Gary Stokes, southeast Asia director for Sea Shepherd Global, said Zarutskie’s quotes were misleading and that, by promoting her big claims among so many outlets, she could reinforce many people’s unnecessary fears about sharks.
“I guess she got what she was after — she connected with nature,” Stokes told The Dodo. “Sadly, in doing so she has helped fuel the ‘Jaws’ image."
Shark attacks are actually incredible rare, and sharks are only responsible for killing about five people worldwide each year. On the other hand, people kill nearly 100 million sharks each year. Many of them are killed for shark fin soup, a Chinese specialty dish.
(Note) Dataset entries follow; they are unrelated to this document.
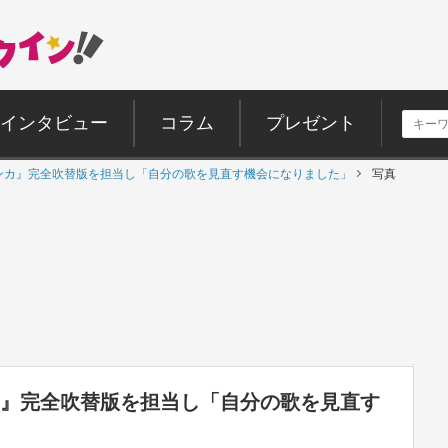
インタビュー
コラム
プレゼント
ウォンカ』完全吹替版を担当し「自分の歌を見直す機会になりました」
写真
ンカ』完全吹替版を担当し「自分の歌を見直す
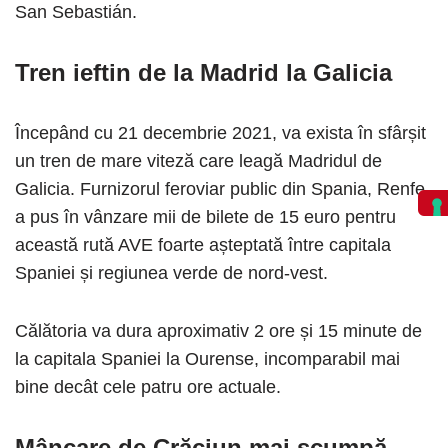
San Sebastián.
Tren ieftin de la Madrid la Galicia
Începând cu 21 decembrie 2021, va exista în sfârșit
un tren de mare viteză care leagă Madridul de
Galicia. Furnizorul feroviar public din Spania, Renfe,
a pus în vânzare mii de bilete de 15 euro pentru
această rută AVE foarte așteptată între capitala
Spaniei și regiunea verde de nord-vest.
Călătoria va dura aproximativ 2 ore și 15 minute de
la capitala Spaniei la Ourense, incomparabil mai
bine decât cele patru ore actuale.
Mâncare de Crăciun mai scumpă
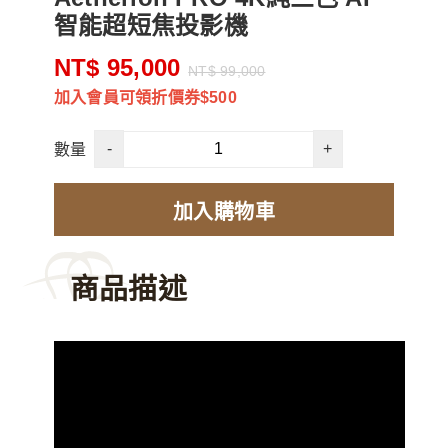
智能超短焦投影機
NT$ 95,000
NT$ 99,000
加入會員可領折價券$500
-
+
數量
加入購物車
商品描述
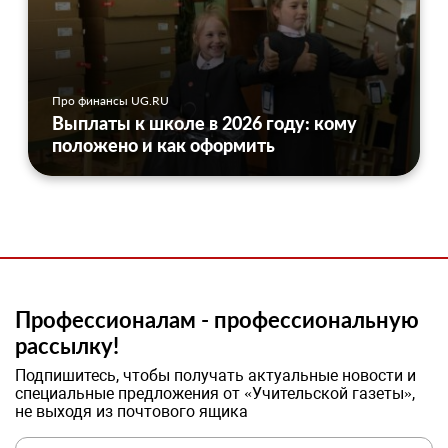
Про финансы UG.RU
Выплаты к школе в 2026 году: кому
положено и как оформить
Профессионалам - профессиональную
рассылку!
Подпишитесь, чтобы получать актуальные новости и
специальные предложения от «Учительской газеты»,
не выходя из почтового ящика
Sharks are also killed by recreational and commercial fishermen, as well as people’s craze for selfies.
A pervasive fear of sharks has also led governments to install baited drumlines and shark nets around popular swimming beaches in Australia and South Africa — and these have been responsible for killing endangered sharks like great whites, as well as many other marine animals like dolphins, whales, eagle rays and turtles.
“It’s vital to understand that sharks, including nurse sharks, are under severe threat and are much more fragile than they appear,” Beynon said. “Every year, it’s estimated that 100 million sharks are killed and this is largely driven by the fin trade.”